Supplied text
[Start of Attachment]

5. Conditions to the Company’s Obligation to Sell. The obligation of the Company hereunder to issue and sell the Note to the Buyer and to execute and deliver the Warrant Extension Amendment at the Closing is subject to the satisfaction, at or before the Closing of each of the following conditions thereto, provided that these conditions are for the Company’s sole benefit and may be waived by the Company at any time in its sole discretion:

 

(a) The Buyer shall have executed this Agreement and delivered the same to the Company.

 

(b) The Buyer shall have delivered the Purchase Price in accordance with Section 1(b) above.

 

(c) The representations and warranties of the Buyer shall be true and correct in all material respects as of the date when made and as of the Closing as though made at that time (except for representations and warranties that speak as of a specific date), and the Buyer shall have performed, satisfied and complied in all material respects with the covenants, agreements and conditions required by this Agreement to be performed, satisfied or complied with by the Buyer at or prior to the Closing.

 

(d) No litigation, statute, rule, regulation, executive order, decree, ruling or injunction shall have been enacted, entered, promulgated or endorsed by or in any court or governmental authority of competent jurisdiction or any self-regulatory organization having authority over the matters contemplated hereby which prohibits the consummation of any of the transactions contemplated by this Agreement.

 

6. Conditions to the Buyer’s Obligation to Purchase. The obligation of the Buyer hereunder to purchase the Note at the Closing is subject to the satisfaction, at or before the Closing of each of the following conditions, provided that these conditions are for the Buyer’s sole benefit and may be waived by the Buyer at any time in its sole discretion:

 

(a) The Company shall have executed this Agreement and the Warrant Extension Amendment and delivered the same to the Buyer.

 

(b) The Company shall have delivered the duly executed Note, in accordance with Section 1(b) above.

 

(c) The representations and warranties of the Company shall be true and correct in all material respects as of the date when made and as of the Closing as though made at such time (except for representations and warranties that speak as of a specific date) and the Company shall have performed, satisfied and complied in all material respects with the covenants, agreements and conditions required by this Agreement to be performed, satisfied or complied with by the Company at or prior to the Closing. The Buyer shall have received a certificate or certificates, executed by the chief executive officer of the Company, dated as of the Closing, to the foregoing effect and as to such other matters as may be reasonably requested by the Buyer including, but not limited to certificates with respect to the Board of Directors’ resolutions relating to the transactions contemplated hereby.

[End of Attachment]

Extracted information
[Start of Attachment]

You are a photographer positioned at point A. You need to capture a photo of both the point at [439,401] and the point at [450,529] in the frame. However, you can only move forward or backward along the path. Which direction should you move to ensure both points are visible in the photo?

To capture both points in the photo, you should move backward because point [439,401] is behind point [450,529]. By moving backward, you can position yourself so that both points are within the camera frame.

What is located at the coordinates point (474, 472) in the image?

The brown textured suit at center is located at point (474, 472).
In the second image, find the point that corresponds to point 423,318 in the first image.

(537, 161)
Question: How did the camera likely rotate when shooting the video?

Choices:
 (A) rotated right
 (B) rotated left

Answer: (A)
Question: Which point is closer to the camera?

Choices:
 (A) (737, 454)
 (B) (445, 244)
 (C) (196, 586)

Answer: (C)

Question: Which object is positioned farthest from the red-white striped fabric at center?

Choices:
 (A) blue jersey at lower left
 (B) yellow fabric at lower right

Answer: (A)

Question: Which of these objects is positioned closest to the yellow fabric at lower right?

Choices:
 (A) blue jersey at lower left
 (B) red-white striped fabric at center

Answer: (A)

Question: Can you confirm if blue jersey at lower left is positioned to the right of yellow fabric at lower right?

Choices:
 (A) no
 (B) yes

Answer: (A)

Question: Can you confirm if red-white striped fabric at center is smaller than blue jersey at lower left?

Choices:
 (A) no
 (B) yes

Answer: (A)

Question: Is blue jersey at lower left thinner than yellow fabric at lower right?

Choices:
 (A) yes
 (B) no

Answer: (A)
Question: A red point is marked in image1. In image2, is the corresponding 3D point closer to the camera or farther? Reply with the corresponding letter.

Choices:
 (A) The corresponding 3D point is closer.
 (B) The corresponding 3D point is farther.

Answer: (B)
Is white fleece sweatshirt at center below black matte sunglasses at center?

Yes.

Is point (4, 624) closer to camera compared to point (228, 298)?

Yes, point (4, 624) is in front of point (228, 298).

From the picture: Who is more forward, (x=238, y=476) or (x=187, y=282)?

[End of Attachment]

Exercise set
**a)** In the agreement excerpt, who must execute the certificate or certificates that the Buyer receives under Section 6(c)?
**b)** Section 5(d) of the agreement excerpt names several things whose prohibition of the transactions would block the Company's obligation. List every one of them.
**c)** Carry the note sale agreement forward from its last sentence.

Answers to the exercise
**a)** The chief executive officer of the Company.

**b)** Litigation, statute, rule, regulation, executive order, decree, ruling, injunction

**c)**
 

(d) No material litigation, statute, rule, regulation, executive order, decree, ruling or injunction shall have been enacted, entered, promulgated or endorsed by or in any court or governmental authority of competent jurisdiction or any self-regulatory organization having authority over the matters contemplated hereby which prohibits the consummation of any of the transactions contemplated by this Agreement.

 

(e) No event shall have occurred which could reasonably be expected to have a Material Adverse Effect on the Company including but not limited to a change in the Exchange Act reporting status of the Company or the failure of the Company to be timely in its Exchange Act reporting obligations.

 

-5-

 

7. Governing Law; Miscellaneous.

 

(a) Governing Law. This Agreement and all actions arising out of or in connection with this Agreement shall be governed by and construed in accordance with the Laws of the State of New York, without regard to the conflicts of law provisions of the State of New York or of any other state. Any action brought by either party against the other concerning the transactions contemplated by this Agreement shall be brought only in the state and federal courts sitting in the City of New York. The parties to this Agreement hereby irrevocably waive any objection to jurisdiction and venue of any action instituted hereunder and shall not assert any defense based on lack of jurisdiction or venue or based upon forum non conveniens. The Company and Buyer waive trial by jury. Each party hereby irrevocably waives personal service of process and consents to process being served in any suit, action or proceeding in connection with this Agreement, the Note or any related document or agreement by mailing a copy thereof via registered or certified mail or overnight delivery (with evidence of delivery) to such party at the address in effect for notices to it under this Agreement and agrees that such service shall constitute good and sufficient service of process and notice thereof. Nothing contained herein shall be deemed to limit in any way any right to serve process in any other manner permitted by law.

 

(b) Counterparts. This Agreement may be executed in one or more counterparts, each of which will be deemed an original, but all of which together will constitute one and the same agreement. Counterparts may be delivered via facsimile, electronic mail (including pdf or any electronic signature complying with the U.S. federal ESIGN Act of 2000, e.g., www.docusign.com) or other transmission method and any counterpart so delivered shall be deemed to have been duly and validly delivered and be valid and effective for all purposes.

 

(c) Headings. The headings of this Agreement are for convenience of reference only and shall not form part of, or affect the interpretation of, this Agreement.

 

(d) Severability. In the event that any provision of this Agreement is invalid or unenforceable under any applicable statute or rule of law, then such provision shall be deemed inoperative to the extent that it may conflict therewith and shall be deemed modified to conform with such statute or rule of law. Any provision hereof which may prove invalid or unenforceable under any law shall not affect the validity or enforceability of any other provision hereof.

 

(e) Entire Agreement; Amendments. This Agreement and the instruments referenced herein contain the entire understanding of the parties with respect to the matters covered herein and therein and, except as specifically set forth herein or therein, neither the Company nor the Buyer makes any representation, warranty, covenant or undertaking with respect to such matters. No provision of this Agreement may be waived or amended other than by an instrument in writing signed by the Company and the Buyers holding a majority of the then-outstanding principal amounts under all Notes.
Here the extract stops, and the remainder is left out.